Plain-text document sources
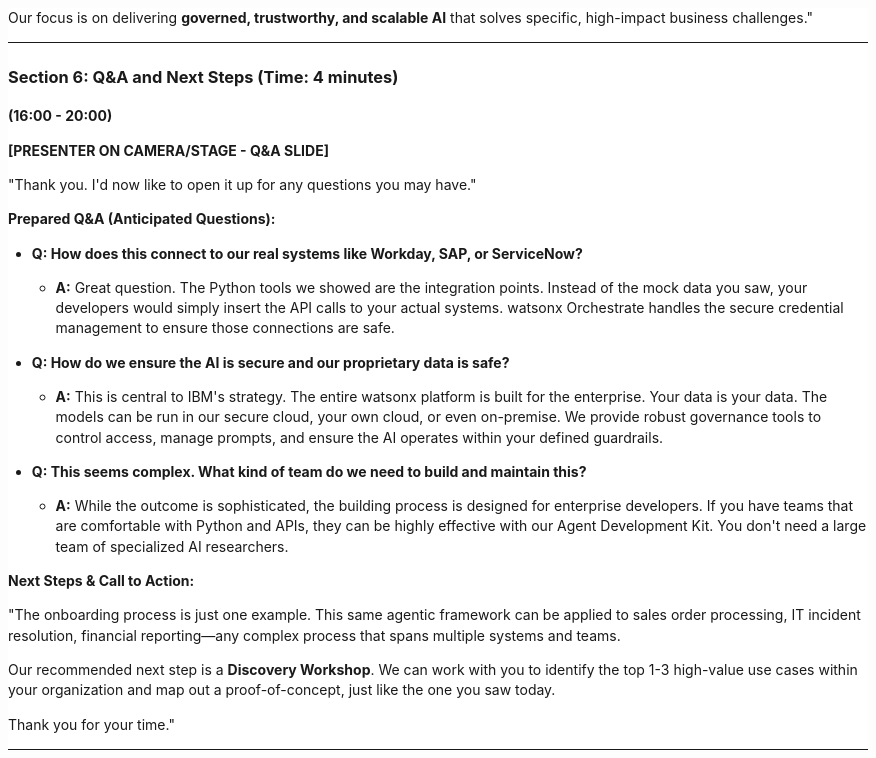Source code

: Our focus is on delivering **governed, trustworthy, and scalable AI** that solves specific, high-impact business challenges."

---

### **Section 6: Q&A and Next Steps (Time: 4 minutes)**

**(16:00 - 20:00)**

**[PRESENTER ON CAMERA/STAGE - Q&A SLIDE]**

"Thank you. I'd now like to open it up for any questions you may have."

**Prepared Q&A (Anticipated Questions):**

*   **Q: How does this connect to our real systems like Workday, SAP, or ServiceNow?**
    *   **A:** Great question. The Python tools we showed are the integration points. Instead of the mock data you saw, your developers would simply insert the API calls to your actual systems. watsonx Orchestrate handles the secure credential management to ensure those connections are safe.

*   **Q: How do we ensure the AI is secure and our proprietary data is safe?**
    *   **A:** This is central to IBM's strategy. The entire watsonx platform is built for the enterprise. Your data is your data. The models can be run in our secure cloud, your own cloud, or even on-premise. We provide robust governance tools to control access, manage prompts, and ensure the AI operates within your defined guardrails.

*   **Q: This seems complex. What kind of team do we need to build and maintain this?**
    *   **A:** While the outcome is sophisticated, the building process is designed for enterprise developers. If you have teams that are comfortable with Python and APIs, they can be highly effective with our Agent Development Kit. You don't need a large team of specialized AI researchers.

**Next Steps & Call to Action:**

"The onboarding process is just one example. This same agentic framework can be applied to sales order processing, IT incident resolution, financial reporting—any complex process that spans multiple systems and teams.

Our recommended next step is a **Discovery Workshop**. We can work with you to identify the top 1-3 high-value use cases within your organization and map out a proof-of-concept, just like the one you saw today.

Thank you for your time."

---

-- WHAT YOU NEED TO DO --
Please give back every line above exactly as it stands, without pictures.

-- EXERCISE OUTPUT --
Source code

: Our focus is on delivering **governed, trustworthy, and scalable AI** that solves specific, high-impact business challenges."

---

### **Section 6: Q&A and Next Steps (Time: 4 minutes)**

**(16:00 - 20:00)**

**[PRESENTER ON CAMERA/STAGE - Q&A SLIDE]**

"Thank you. I'd now like to open it up for any questions you may have."

**Prepared Q&A (Anticipated Questions):**

*   **Q: How does this connect to our real systems like Workday, SAP, or ServiceNow?**
    *   **A:** Great question. The Python tools we showed are the integration points. Instead of the mock data you saw, your developers would simply insert the API calls to your actual systems. watsonx Orchestrate handles the secure credential management to ensure those connections are safe.

*   **Q: How do we ensure the AI is secure and our proprietary data is safe?**
    *   **A:** This is central to IBM's strategy. The entire watsonx platform is built for the enterprise. Your data is your data. The models can be run in our secure cloud, your own cloud, or even on-premise. We provide robust governance tools to control access, manage prompts, and ensure the AI operates within your defined guardrails.

*   **Q: This seems complex. What kind of team do we need to build and maintain this?**
    *   **A:** While the outcome is sophisticated, the building process is designed for enterprise developers. If you have teams that are comfortable with Python and APIs, they can be highly effective with our Agent Development Kit. You don't need a large team of specialized AI researchers.

**Next Steps & Call to Action:**

"The onboarding process is just one example. This same agentic framework can be applied to sales order processing, IT incident resolution, financial reporting—any complex process that spans multiple systems and teams.

Our recommended next step is a **Discovery Workshop**. We can work with you to identify the top 1-3 high-value use cases within your organization and map out a proof-of-concept, just like the one you saw today.

Thank you for your time."

---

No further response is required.